Ben’s mum Caroline had always owned horses and knew first-hand the amazing effect they can have on children struggling with conditions like autism, epilepsy and Asperger’s syndrome.

And when Ben became too large to ride Rupert, Caroline knew she had to do something to maintain their close bond.

So, she organised a fundraising drive to have a harness and trap specially designed so Ben’s wheelchair would fit straight on – and now the pair can regularly be seen on the lanes around their home near Yelverton.

Caroline, Sanctuary yard manager Abigail Alford-Thurlow and Communications Officer Scarlett Moon travelled to Birmingham for the awards ceremony at the weekend.

And were over the moon when Rupert was announced as Rescue Pony of the Year.

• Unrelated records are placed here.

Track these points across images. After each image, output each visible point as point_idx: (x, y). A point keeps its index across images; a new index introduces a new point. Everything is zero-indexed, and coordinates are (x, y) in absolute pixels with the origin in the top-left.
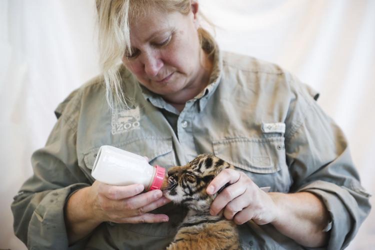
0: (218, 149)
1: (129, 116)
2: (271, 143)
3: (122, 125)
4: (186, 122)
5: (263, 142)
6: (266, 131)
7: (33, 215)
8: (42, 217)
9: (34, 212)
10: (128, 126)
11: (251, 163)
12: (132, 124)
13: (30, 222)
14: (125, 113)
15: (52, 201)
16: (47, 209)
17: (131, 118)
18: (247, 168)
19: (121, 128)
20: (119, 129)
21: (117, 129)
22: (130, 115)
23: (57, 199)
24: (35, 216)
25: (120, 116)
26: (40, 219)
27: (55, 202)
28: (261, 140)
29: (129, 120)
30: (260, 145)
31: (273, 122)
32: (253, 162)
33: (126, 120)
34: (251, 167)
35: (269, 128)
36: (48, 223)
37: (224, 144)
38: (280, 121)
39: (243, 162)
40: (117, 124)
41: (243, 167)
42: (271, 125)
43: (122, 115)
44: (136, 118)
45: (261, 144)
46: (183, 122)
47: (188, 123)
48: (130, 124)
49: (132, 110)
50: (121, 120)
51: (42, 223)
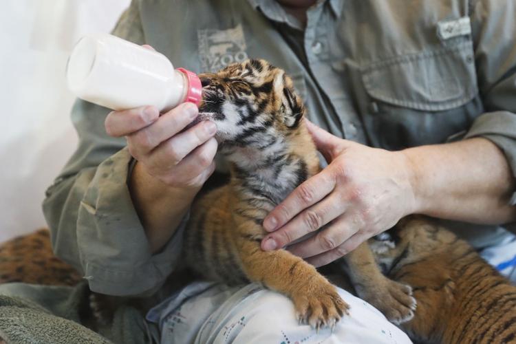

Caroline said: “It was such an honour to attend the awards and when they announced Rupert was the winner, I couldn’t hold back the tears.  Rupert has changed Ben’s life for the better – he is a pony in a million.

“Ben has learning difficulties which makes him unable to walk or talk and Rupert really takes care of him. They are so happy when they’re together. I don’t know what we would do without him. This award is the icing on the cake.”

Scarlett Moon who works to promote the charity and its rehoming scheme said: “We’re delighted that Rupert has won this award – shining a light on the positive connection that horses, ponies and people can have.”

The recue pony category was sponsored by equine charity, World Horse Welfare, and was presented by longstanding volunteer and Riding for the Disabled coach, Kim Tilbury.

She said: “I am passionate about equine rescue and I’m often inspired by their ability to assist the lives of those less able, so I was delighted to present the award to Caroline on behalf of Rupert – a well-deserved win for him and his young carer.”

Other categories at the awards included Driving for the Disabled Group of the Year; the Pride of Carriage Driving Award and Groom of the Year.